Hi Anna … you never fail to inspire!
This is a question completely out of left field:
Who will teach our young children (boys and girls), the art of stitchery? Many schools are eliminating “Home Ec” at the junior high level, yet I believe the spark should occur much earlier. Time and distance do not allow the ‘learning at grandmother’s knee’ for the children. I am happy that my granddaughter has the ‘yearn to learn’ for both quilting and knitting (blame on both maternal and paternal grandmothers), but we (Nana and Grandma) are ‘hooped’ by long distances.
While I take every opportunity to expand my own horizons, I’m not seeing much opportunity for the kidlets. This topic could make for some lively discussions, and perhaps solutions. I’d personally be happy to conduct some classes during school breaks for kidlets, but would probably need guidance. Are there references out in the ether on how to teach young children? I’ll be discussing this with retired art teachers to get their feedback.
Thank you for posting this question. Your contact info has been added to the draw. I am going to broach the topic in Sunday’s blog post. Make sure to check back for this.
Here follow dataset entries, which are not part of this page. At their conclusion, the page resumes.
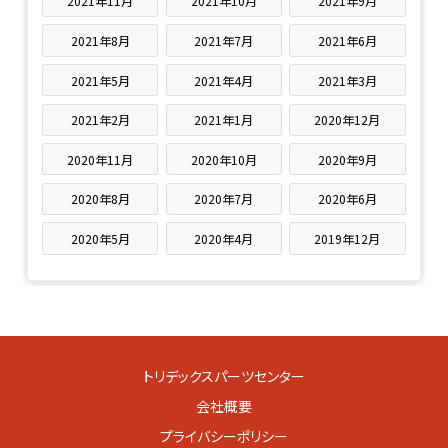
2021年11月
2021年10月
2021年9月
2021年8月
2021年7月
2021年6月
2021年5月
2021年4月
2021年3月
2021年2月
2021年1月
2020年12月
2020年11月
2020年10月
2020年9月
2020年8月
2020年7月
2020年6月
2020年5月
2020年4月
2019年12月
トリデックスパーツセンター
会社概要
プライバシーポリシー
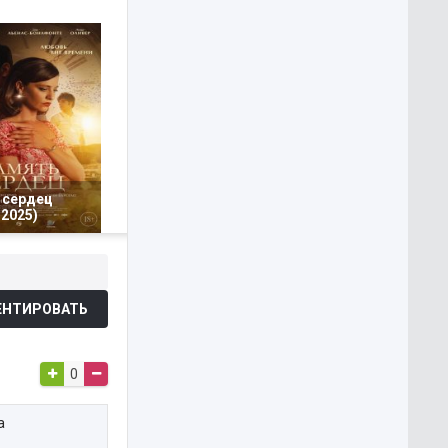
 сердец
2025)
НТИРОВАТЬ
0
а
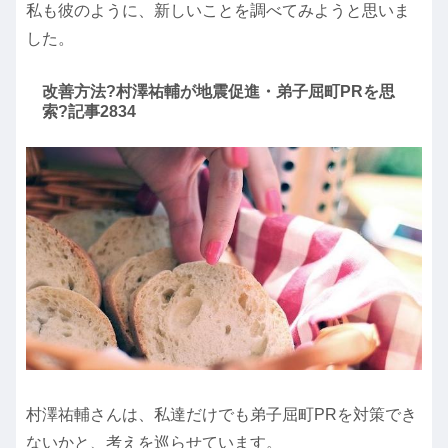
私も彼のように、新しいことを調べてみようと思いま
した。
改善方法?村澤祐輔が地震促進・弟子屈町PRを思
索?記事2834
村澤祐輔さんは、私達だけでも弟子屈町PRを対策でき
ないかと、考えを巡らせています。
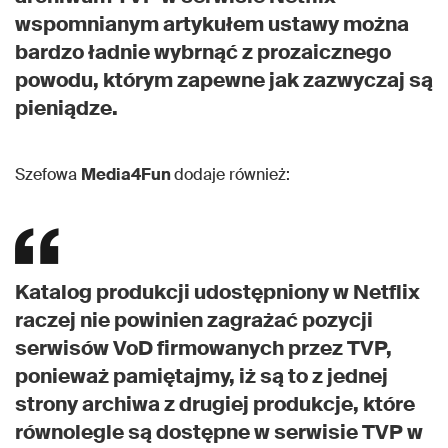
wspomnianym artykułem ustawy można
bardzo ładnie wybrnąć z prozaicznego
powodu, którym zapewne jak zazwyczaj są
pieniądze.
Szefowa
Media4Fun
dodaje również:
Katalog produkcji udostępniony w Netflix
raczej nie powinien zagrażać pozycji
serwisów VoD firmowanych przez TVP,
ponieważ pamiętajmy, iż są to z jednej
strony archiwa z drugiej produkcje, które
równolegle są dostępne w serwisie TVP w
An interesting topic. I came across this link yesterday, it may be new to you. http://www.waddesdon.org.uk/collection/special-projects/trade-cards and of interest to anyone in the UK.
Just a thought, although not atcs, some readers may be interested in joining in with this project. http://layersofcollaboration.wordpress.com/ Hope you don’t mind links, by all means delete the comment if you do.
Thank you for leaving the comment with the great information. I don’t mind at all – in fact I welcome such contributions. My blog is all about sharing and informing the reader. Your comment is perfect!